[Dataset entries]

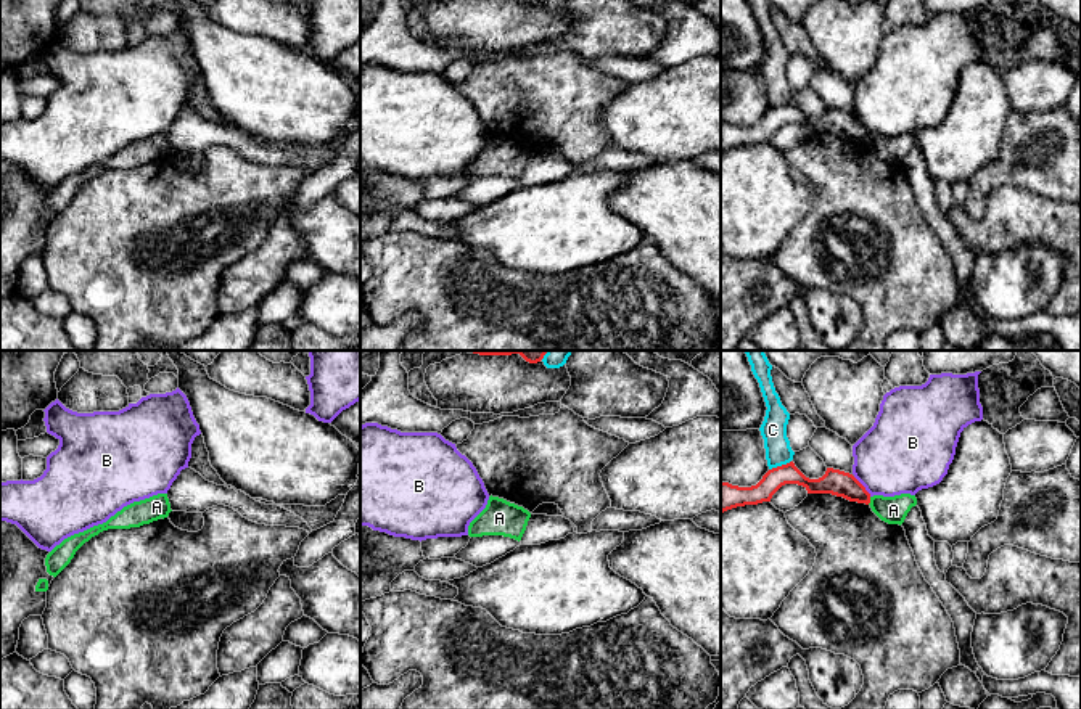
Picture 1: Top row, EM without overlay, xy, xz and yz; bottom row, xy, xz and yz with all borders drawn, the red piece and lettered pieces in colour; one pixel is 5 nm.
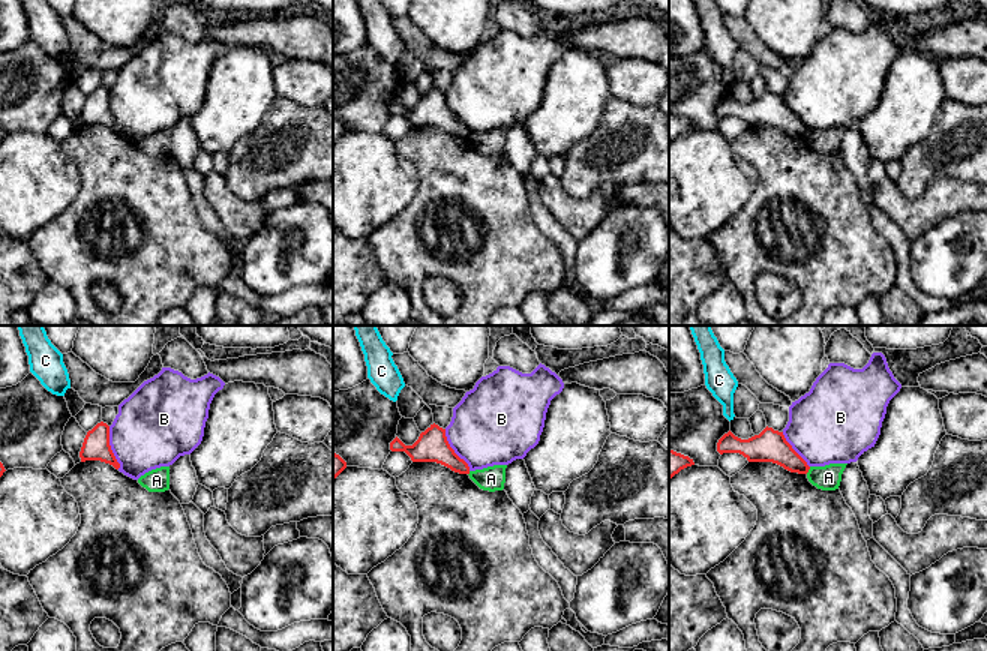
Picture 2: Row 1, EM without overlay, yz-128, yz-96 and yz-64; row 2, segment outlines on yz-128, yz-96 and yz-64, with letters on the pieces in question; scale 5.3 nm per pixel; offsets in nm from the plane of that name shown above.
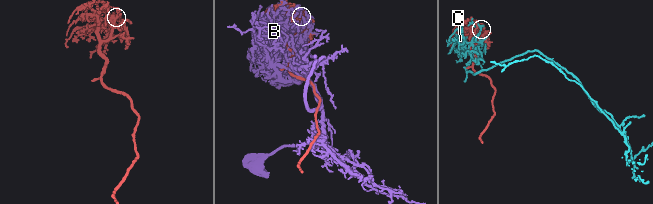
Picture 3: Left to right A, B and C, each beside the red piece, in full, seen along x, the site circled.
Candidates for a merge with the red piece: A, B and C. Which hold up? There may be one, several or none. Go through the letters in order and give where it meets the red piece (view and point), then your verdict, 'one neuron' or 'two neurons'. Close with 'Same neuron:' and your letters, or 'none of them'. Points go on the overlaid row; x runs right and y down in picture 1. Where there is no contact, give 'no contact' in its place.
A: meets red in yz at (869, 500); two neurons
B: meets red in yz at (863, 486); two neurons
C: meets red in yz at (779, 467); two neurons
Same neuron: none of them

* **BRIEF**
Copy the records above exactly, from the first line through the line containing "Picture 3: Left", and leave out the pictures.

* **ANSWER**
Picture 1: Top row, EM without overlay, xy, xz and yz; bottom row, xy, xz and yz with all borders drawn, the red piece and lettered pieces in colour; one pixel is 5 nm.
Picture 2: Row 1, EM without overlay, yz-128, yz-96 and yz-64; row 2, segment outlines on yz-128, yz-96 and yz-64, with letters on the pieces in question; scale 5.3 nm per pixel; offsets in nm from the plane of that name shown above.
Picture 3: Left to right A, B and C, each beside the red piece, in full, seen along x, the site circled.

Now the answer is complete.